All right, so… when we last left Harley, Ivy, and the crew, Scarecrow had just used Poison Ivy’s pheramones, taken against her will, to create an army of bloodthirsty tree monsters in Gotham City Park and the crew find themselves trapped in the middle of the melee.
From here, three major events happen. One of which was so predictable that I wrote about it last week: Namely the reveal that Joker was going to be the mastermind behind the kidnapping of Poison Ivy. Another event: The return of Queen of Fables. The other event… the “death” of Poison Ivy.
Let’s talk about Joker.
Honstly, I don’t mind that he’s the big bad because, in a show about Harley Quinn trying to get away from him once and for all and trying to end her dependence on the most toxic of toxic individuals, the big bad guy needed to be Joker. My issue is how it was handled.
A mystery with an obvious answer is no mystery and, of there’s anything that this otherwise wonderful series has done wrong, it’s the mystery. Granted, they’ve thrown a curve ball in there occasionally: Having the Scarecrow be in on the scheme and the Legion of Doom actually end up being a victim of and not an alley of the Joker’s plan were both great and unexpected, but we knew…. everyone knew that the Joker was the villain. One does not cast Alan Tudyk as the Joker and have him be little more than a bit part!

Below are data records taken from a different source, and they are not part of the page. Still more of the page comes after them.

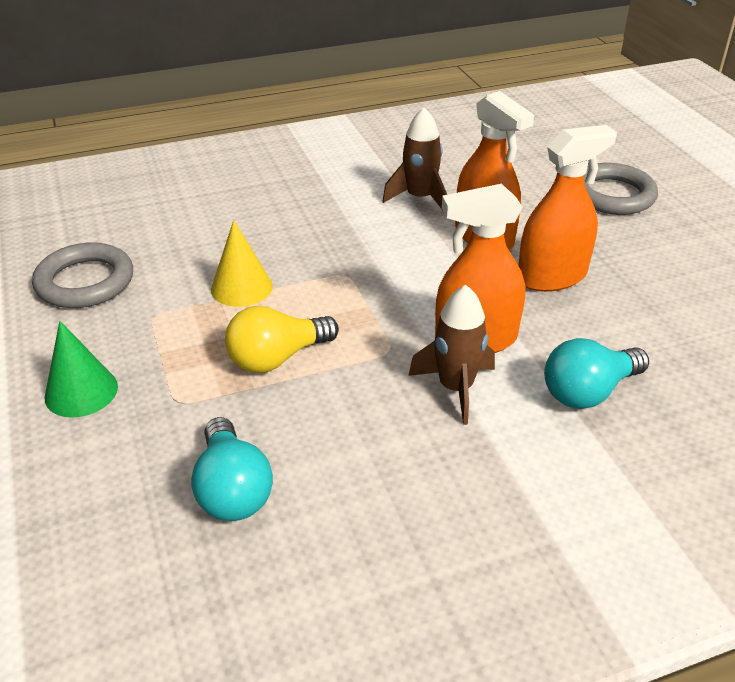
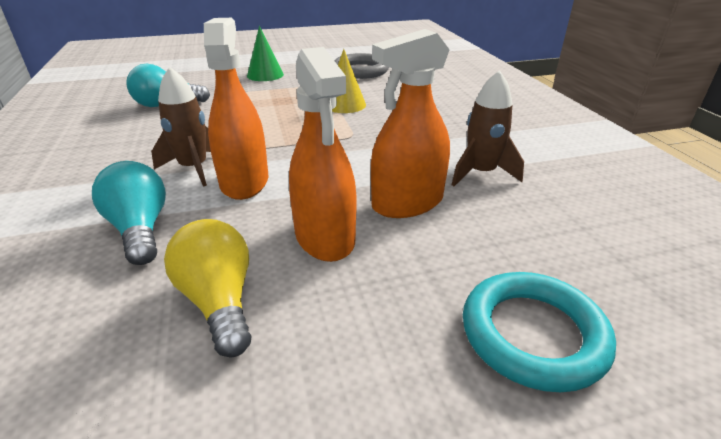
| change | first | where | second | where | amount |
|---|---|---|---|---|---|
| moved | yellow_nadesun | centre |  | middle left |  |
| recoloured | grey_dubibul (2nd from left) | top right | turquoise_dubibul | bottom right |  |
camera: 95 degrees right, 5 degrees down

What should they have done? They should have just out and out shown that the Joker was the mastermind instead of keeping his identity the worst-kept secret since Ash Tyler was Voq. They should have relished in showing him manipulating Harley and Ivy and pushing them and her crew apart. We should have seen him at his most spiteful, most petty, and most vindictive.
Let’s face it, kids, the Joker’s sole motivation here is that he’s mad that Harley Quinn is getting along just fine without him and he wants to sabotage her life. In a show about breaking the cycle of codependency, showing that the Joker is also codependent in addition to his blaring narcisism is a brillant move and I honestly believe that the season will end with Harley realizing this as well.
She doesn’t need the Joker… the Joker needs her. He needs his audience. He needs the attention. We should have seen more of that instead of this “mystery” of who the bad guy was.
The Return of Queen of Fables was, on the other hand, unexpected and very welcome. She is an uproarious character, voiced with a sly and sinister boredom by Wanda Sykes. In “Devil’s Snare,” she is at her most deliciously evil and her various clapbacks are pure gold. I love this character so much and, if she is actually dead, I’ll eat my hat. If this show gets a second season which it totally should, I could see her severed head being a regular character.
Speaking of characters getting killed: Poison Ivy. Her death was shocking, sudden, and had a great emotional impact which is why I’m going to be very disappointed when they bring her back to life.
Don’t get me wrong. I love Poison Ivy in this show. Her character is great, her cynicism is a wonderful foil against Harley, and her character has undergone a terrific evolution from the misanthropic introvert to the person who values friends and even allows herself to have an intimate relationship.
The problem is, I don’t see her journey as over, I don’t see a show without her, and given her plant-based powers, she’s totally going to bounce back or re-bud or re-grow or something…. Come on, the symbolism of the opening blossoms were practically slapping us in the face.
I say that I am going to be disappointed because one of the things that I absolutely cannot stand is when a television series “kills” a character for the sake of tension that we know good gosh jolly well isn’t deal. The only way that this situation can work out is to have Poison Ivy be dead as a doorknob and leave her there. The only other alternative is to have a magical resurrection and rob her death of all of the emotional impact that it brought to the screen because, as of now… it was a great scene.
It’s always hard to make a definitive judgement on television episodes where the story is basically incomplete, so I will just end by saying that the episode, despite the potential problems, was a lot of fun. It had some fun payoffs, seeing Kite Man actually save the day was great, and I laughed plenty of times. Perhaps I’m just digging too deep into the themes of the episodes when the show is basically about a villainous female clown who hits people with bats and screams the f-word.